Alibaba researchers have unveiled Qwen-AgentWorld, a family of language world models designed to help general-purpose agents reason about and simulate environments before acting in them.

The project, described in a new arXiv paper, is built around the idea that a world model can predict how an environment changes in response to observations and actions. The authors say this capability can improve reasoning, planning and training for agents that must operate across different tasks and settings.

At the center of the release are two models, Qwen-AgentWorld-35B-A3B and Qwen-AgentWorld-397B-A17B. The team says these are the first language world models able to simulate agentic environments across seven domains using long chain-of-thought reasoning. The paper does not specify those domains in the abstract, but it says the models are meant to cover real-world agent behavior rather than a narrow benchmark setting.

To build the system, the researchers trained Qwen-AgentWorld on more than 10 million environment interaction trajectories gathered from real-world environments across seven domains. They used a three-stage pipeline.

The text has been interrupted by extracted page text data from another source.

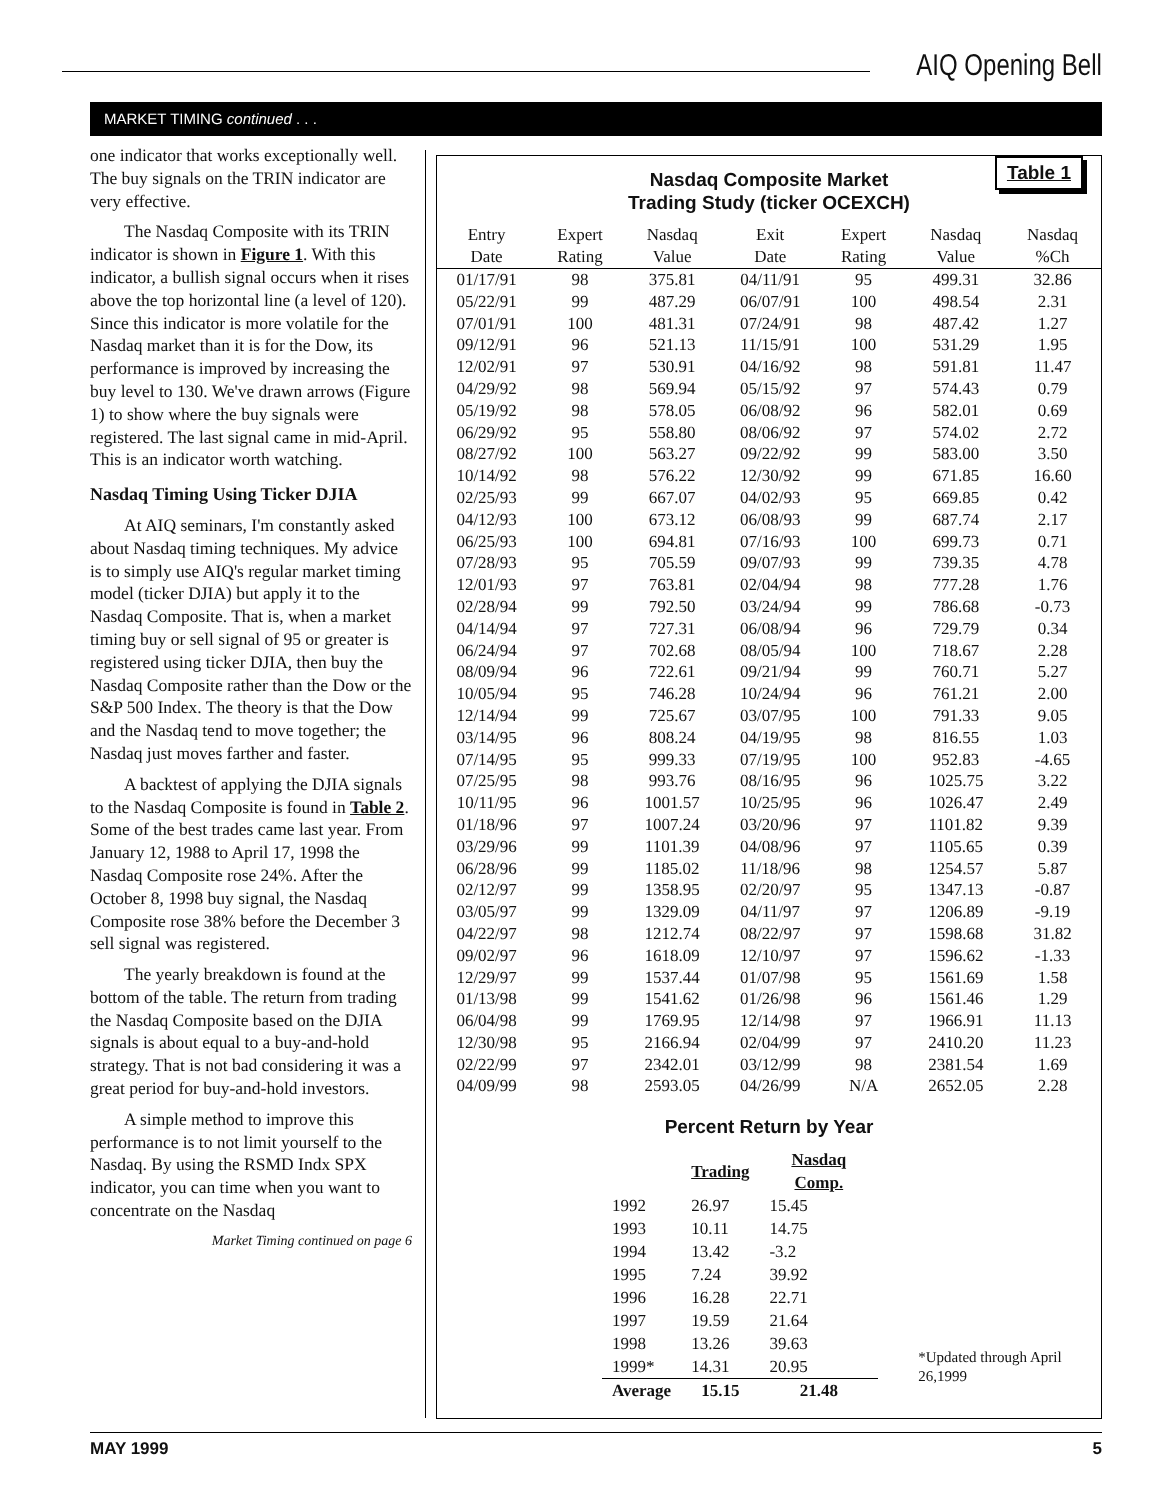AIQ Opening Bell
MARKET TIMING continued . . .
one indicator that works exceptionally well. The buy signals on the TRIN indicator are very effective.
The Nasdaq Composite with its TRIN indicator is shown in Figure 1. With this indicator, a bullish signal occurs when it rises above the top horizontal line (a level of 120). Since this indicator is more volatile for the Nasdaq market than it is for the Dow, its performance is improved by increasing the buy level to 130. We've drawn arrows (Figure 1) to show where the buy signals were registered. The last signal came in mid-April. This is an indicator worth watching.
Nasdaq Timing Using Ticker DJIA
At AIQ seminars, I'm constantly asked about Nasdaq timing techniques. My advice is to simply use AIQ's regular market timing model (ticker DJIA) but apply it to the Nasdaq Composite. That is, when a market timing buy or sell signal of 95 or greater is registered using ticker DJIA, then buy the Nasdaq Composite rather than the Dow or the S&P 500 Index. The theory is that the Dow and the Nasdaq tend to move together; the Nasdaq just moves farther and faster.
A backtest of applying the DJIA signals to the Nasdaq Composite is found in Table 2. Some of the best trades came last year. From January 12, 1988 to April 17, 1998 the Nasdaq Composite rose 24%. After the October 8, 1998 buy signal, the Nasdaq Composite rose 38% before the December 3 sell signal was registered.
The yearly breakdown is found at the bottom of the table. The return from trading the Nasdaq Composite based on the DJIA signals is about equal to a buy-and-hold strategy. That is not bad considering it was a great period for buy-and-hold investors.
A simple method to improve this performance is to not limit yourself to the Nasdaq. By using the RSMD Indx SPX indicator, you can time when you want to concentrate on the Nasdaq
Market Timing continued on page 6
Table 1
Nasdaq Composite Market
Trading Study (ticker OCEXCH)
| Entry Date | Expert Rating | Nasdaq Value | Exit Date | Expert Rating | Nasdaq Value | Nasdaq %Ch |
| --- | --- | --- | --- | --- | --- | --- |
| 01/17/91 | 98 | 375.81 | 04/11/91 | 95 | 499.31 | 32.86 |
| 05/22/91 | 99 | 487.29 | 06/07/91 | 100 | 498.54 | 2.31 |
| 07/01/91 | 100 | 481.31 | 07/24/91 | 98 | 487.42 | 1.27 |
| 09/12/91 | 96 | 521.13 | 11/15/91 | 100 | 531.29 | 1.95 |
| 12/02/91 | 97 | 530.91 | 04/16/92 | 98 | 591.81 | 11.47 |
| 04/29/92 | 98 | 569.94 | 05/15/92 | 97 | 574.43 | 0.79 |
| 05/19/92 | 98 | 578.05 | 06/08/92 | 96 | 582.01 | 0.69 |
| 06/29/92 | 95 | 558.80 | 08/06/92 | 97 | 574.02 | 2.72 |
| 08/27/92 | 100 | 563.27 | 09/22/92 | 99 | 583.00 | 3.50 |
| 10/14/92 | 98 | 576.22 | 12/30/92 | 99 | 671.85 | 16.60 |
| 02/25/93 | 99 | 667.07 | 04/02/93 | 95 | 669.85 | 0.42 |
| 04/12/93 | 100 | 673.12 | 06/08/93 | 99 | 687.74 | 2.17 |
| 06/25/93 | 100 | 694.81 | 07/16/93 | 100 | 699.73 | 0.71 |
| 07/28/93 | 95 | 705.59 | 09/07/93 | 99 | 739.35 | 4.78 |
| 12/01/93 | 97 | 763.81 | 02/04/94 | 98 | 777.28 | 1.76 |
| 02/28/94 | 99 | 792.50 | 03/24/94 | 99 | 786.68 | -0.73 |
| 04/14/94 | 97 | 727.31 | 06/08/94 | 96 | 729.79 | 0.34 |
| 06/24/94 | 97 | 702.68 | 08/05/94 | 100 | 718.67 | 2.28 |
| 08/09/94 | 96 | 722.61 | 09/21/94 | 99 | 760.71 | 5.27 |
| 10/05/94 | 95 | 746.28 | 10/24/94 | 96 | 761.21 | 2.00 |
| 12/14/94 | 99 | 725.67 | 03/07/95 | 100 | 791.33 | 9.05 |
| 03/14/95 | 96 | 808.24 | 04/19/95 | 98 | 816.55 | 1.03 |
| 07/14/95 | 95 | 999.33 | 07/19/95 | 100 | 952.83 | -4.65 |
| 07/25/95 | 98 | 993.76 | 08/16/95 | 96 | 1025.75 | 3.22 |
| 10/11/95 | 96 | 1001.57 | 10/25/95 | 96 | 1026.47 | 2.49 |
| 01/18/96 | 97 | 1007.24 | 03/20/96 | 97 | 1101.82 | 9.39 |
| 03/29/96 | 99 | 1101.39 | 04/08/96 | 97 | 1105.65 | 0.39 |
| 06/28/96 | 99 | 1185.02 | 11/18/96 | 98 | 1254.57 | 5.87 |
| 02/12/97 | 99 | 1358.95 | 02/20/97 | 95 | 1347.13 | -0.87 |
| 03/05/97 | 99 | 1329.09 | 04/11/97 | 97 | 1206.89 | -9.19 |
| 04/22/97 | 98 | 1212.74 | 08/22/97 | 97 | 1598.68 | 31.82 |
| 09/02/97 | 96 | 1618.09 | 12/10/97 | 97 | 1596.62 | -1.33 |
| 12/29/97 | 99 | 1537.44 | 01/07/98 | 95 | 1561.69 | 1.58 |
| 01/13/98 | 99 | 1541.62 | 01/26/98 | 96 | 1561.46 | 1.29 |
| 06/04/98 | 99 | 1769.95 | 12/14/98 | 97 | 1966.91 | 11.13 |
| 12/30/98 | 95 | 2166.94 | 02/04/99 | 97 | 2410.20 | 11.23 |
| 02/22/99 | 97 | 2342.01 | 03/12/99 | 98 | 2381.54 | 1.69 |
| 04/09/99 | 98 | 2593.05 | 04/26/99 | N/A | 2652.05 | 2.28 |
Percent Return by Year
| | Trading | Nasdaq Comp. | |
| --- | --- | --- | --- |
| 1992 | 26.97 | 15.45 | |
| 1993 | 10.11 | 14.75 | |
| 1994 | 13.42 | -3.2 | |
| 1995 | 7.24 | 39.92 | |
| 1996 | 16.28 | 22.71 | |
| 1997 | 19.59 | 21.64 | |
| 1998 | 13.26 | 39.63 | *Updated through April 26,1999 |
| 1999* | 14.31 | 20.95 | |
| Average | 15.15 | 21.48 | |
MAY 1999 5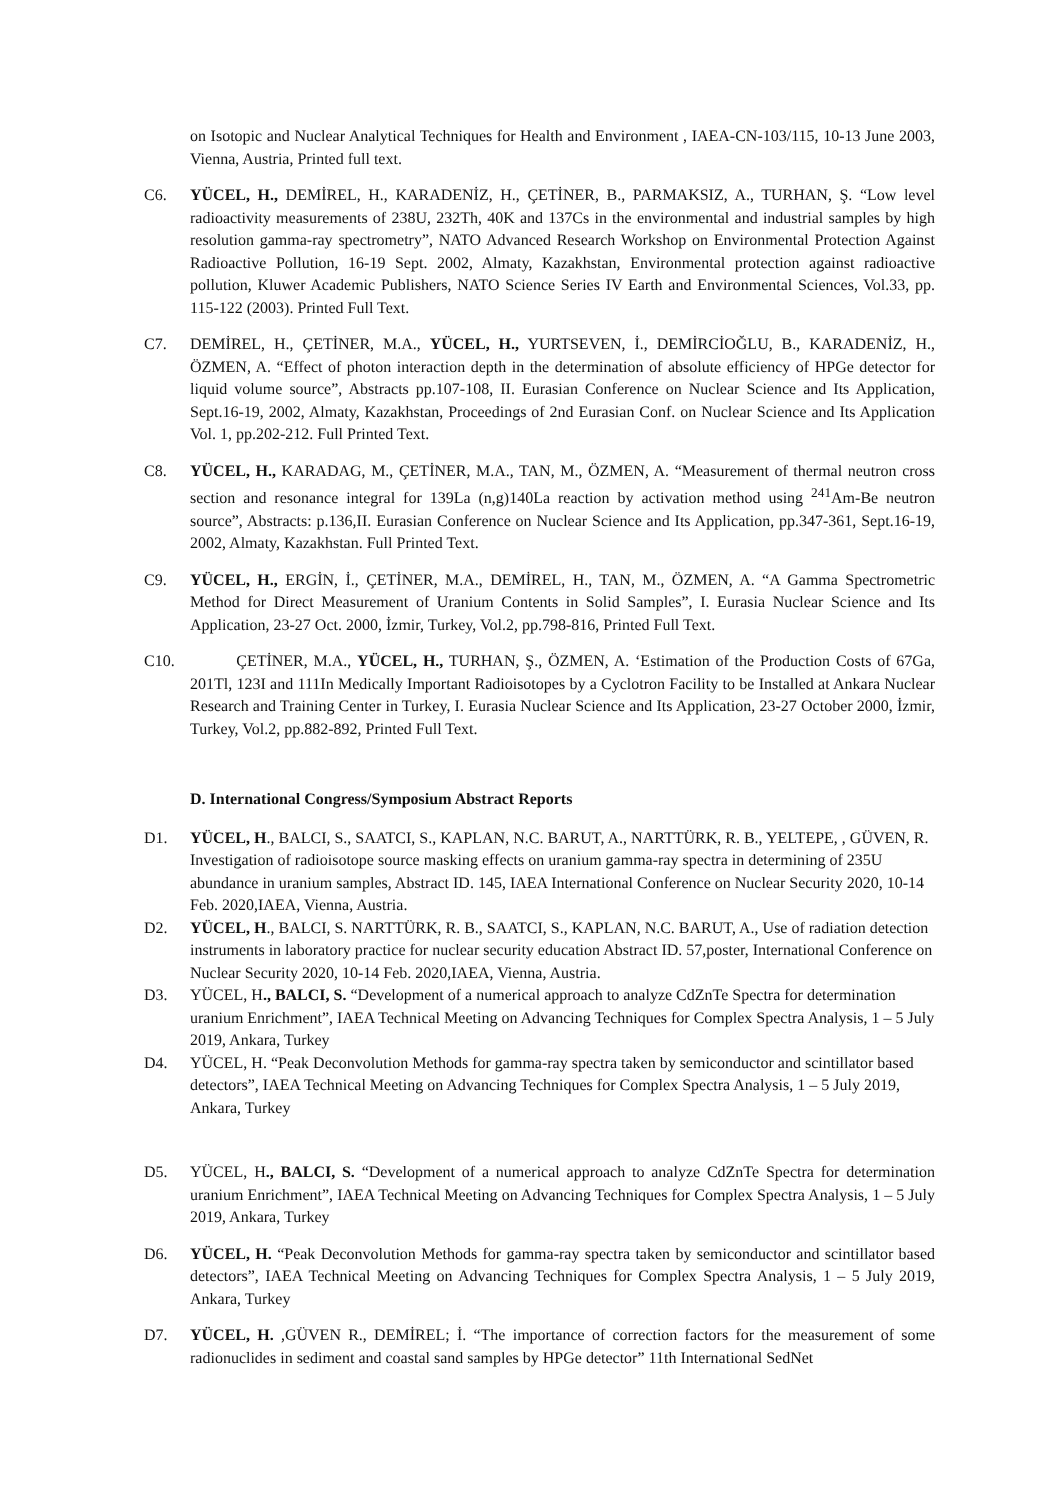on Isotopic and Nuclear Analytical Techniques for Health and Environment , IAEA-CN-103/115, 10-13 June 2003, Vienna, Austria, Printed full text.
C6. YÜCEL, H., DEMİREL, H., KARADENİZ, H., ÇETİNER, B., PARMAKSIZ, A., TURHAN, Ş. “Low level radioactivity measurements of 238U, 232Th, 40K and 137Cs in the environmental and industrial samples by high resolution gamma-ray spectrometry”, NATO Advanced Research Workshop on Environmental Protection Against Radioactive Pollution, 16-19 Sept. 2002, Almaty, Kazakhstan, Environmental protection against radioactive pollution, Kluwer Academic Publishers, NATO Science Series IV Earth and Environmental Sciences, Vol.33, pp. 115-122 (2003). Printed Full Text.
C7. DEMİREL, H., ÇETİNER, M.A., YÜCEL, H., YURTSEVEN, İ., DEMİRCİOĞLU, B., KARADENİZ, H., ÖZMEN, A. “Effect of photon interaction depth in the determination of absolute efficiency of HPGe detector for liquid volume source”, Abstracts pp.107-108, II. Eurasian Conference on Nuclear Science and Its Application, Sept.16-19, 2002, Almaty, Kazakhstan, Proceedings of 2nd Eurasian Conf. on Nuclear Science and Its Application Vol. 1, pp.202-212. Full Printed Text.
C8. YÜCEL, H., KARADAG, M., ÇETİNER, M.A., TAN, M., ÖZMEN, A. “Measurement of thermal neutron cross section and resonance integral for 139La (n,g)140La reaction by activation method using <sup>241</sup>Am-Be neutron source”, Abstracts: p.136,II. Eurasian Conference on Nuclear Science and Its Application, pp.347-361, Sept.16-19, 2002, Almaty, Kazakhstan. Full Printed Text.
C9. YÜCEL, H., ERGİN, İ., ÇETİNER, M.A., DEMİREL, H., TAN, M., ÖZMEN, A. “A Gamma Spectrometric Method for Direct Measurement of Uranium Contents in Solid Samples”, I. Eurasia Nuclear Science and Its Application, 23-27 Oct. 2000, İzmir, Turkey, Vol.2, pp.798-816, Printed Full Text.
C10. ÇETİNER, M.A., YÜCEL, H., TURHAN, Ş., ÖZMEN, A. ‘Estimation of the Production Costs of 67Ga, 201Tl, 123I and 111In Medically Important Radioisotopes by a Cyclotron Facility to be Installed at Ankara Nuclear Research and Training Center in Turkey, I. Eurasia Nuclear Science and Its Application, 23-27 October 2000, İzmir, Turkey, Vol.2, pp.882-892, Printed Full Text.
D. International Congress/Symposium Abstract Reports
D1. YÜCEL, H., BALCI, S., SAATCI, S., KAPLAN, N.C. BARUT, A., NARTTÜRK, R. B., YELTEPE, , GÜVEN, R. Investigation of radioisotope source masking effects on uranium gamma-ray spectra in determining of 235U abundance in uranium samples, Abstract ID. 145, IAEA International Conference on Nuclear Security 2020, 10-14 Feb. 2020,IAEA, Vienna, Austria.
D2. YÜCEL, H., BALCI, S. NARTTÜRK, R. B., SAATCI, S., KAPLAN, N.C. BARUT, A., Use of radiation detection instruments in laboratory practice for nuclear security education Abstract ID. 57,poster, International Conference on Nuclear Security 2020, 10-14 Feb. 2020,IAEA, Vienna, Austria.
D3. YÜCEL, H., BALCI, S. “Development of a numerical approach to analyze CdZnTe Spectra for determination uranium Enrichment”, IAEA Technical Meeting on Advancing Techniques for Complex Spectra Analysis, 1 – 5 July 2019, Ankara, Turkey
D4. YÜCEL, H. “Peak Deconvolution Methods for gamma-ray spectra taken by semiconductor and scintillator based detectors”, IAEA Technical Meeting on Advancing Techniques for Complex Spectra Analysis, 1 – 5 July 2019, Ankara, Turkey
D5. YÜCEL, H., BALCI, S. “Development of a numerical approach to analyze CdZnTe Spectra for determination uranium Enrichment”, IAEA Technical Meeting on Advancing Techniques for Complex Spectra Analysis, 1 – 5 July 2019, Ankara, Turkey
D6. YÜCEL, H. “Peak Deconvolution Methods for gamma-ray spectra taken by semiconductor and scintillator based detectors”, IAEA Technical Meeting on Advancing Techniques for Complex Spectra Analysis, 1 – 5 July 2019, Ankara, Turkey
D7. YÜCEL, H. ,GÜVEN R., DEMİREL; İ. “The importance of correction factors for the measurement of some radionuclides in sediment and coastal sand samples by HPGe detector” 11th International SedNet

In the first stage, called CPT, the model is exposed to state transition dynamics and augmented professional corpora to inject general world-modeling ability. The second stage, SFT, is used to activate next-state-prediction reasoning. The final stage, RL, is intended to improve simulation quality through a reward setup that combines rubric-based and rule-based signals.

Alongside the models, the team introduced AgentWorldBench, a new benchmark for evaluating language world models. According to the paper, the benchmark is built from real-world interactions involving five frontier models across nine established benchmarks. The authors say the test suite is designed to measure how well a model can simulate and reason about agentic environments.

In their report, the researchers say Qwen-AgentWorld outperforms existing frontier models on the evaluations they ran. The paper does not give full performance details in the abstract, but it positions the system as a step toward more capable agent foundations.

The work also explores two ways world modeling could improve agent training. In one setup, Qwen-AgentWorld acts as a separate environment simulator. The authors say this approach can scale to thousands of simulated real-world environments and support reinforcement learning for agents, with gains that exceed training only in real environments. In the second setup, the world model serves as a unified agent foundation model. The team says using world-model training as a warm-up improves downstream results across seven agent benchmarks.

The paper is available on arXiv, and the authors have also published code on GitHub. As with many research preprints, the work has not yet gone through formal peer review.

The release adds to growing industry interest in agents that do more than generate text. By focusing on environment simulation and next-state prediction, Alibaba is aiming at a class of models that can support planning, experimentation and reinforcement learning, not just conversation. If the results hold up under broader testing, Qwen-AgentWorld could become a useful tool for building more adaptable AI agents.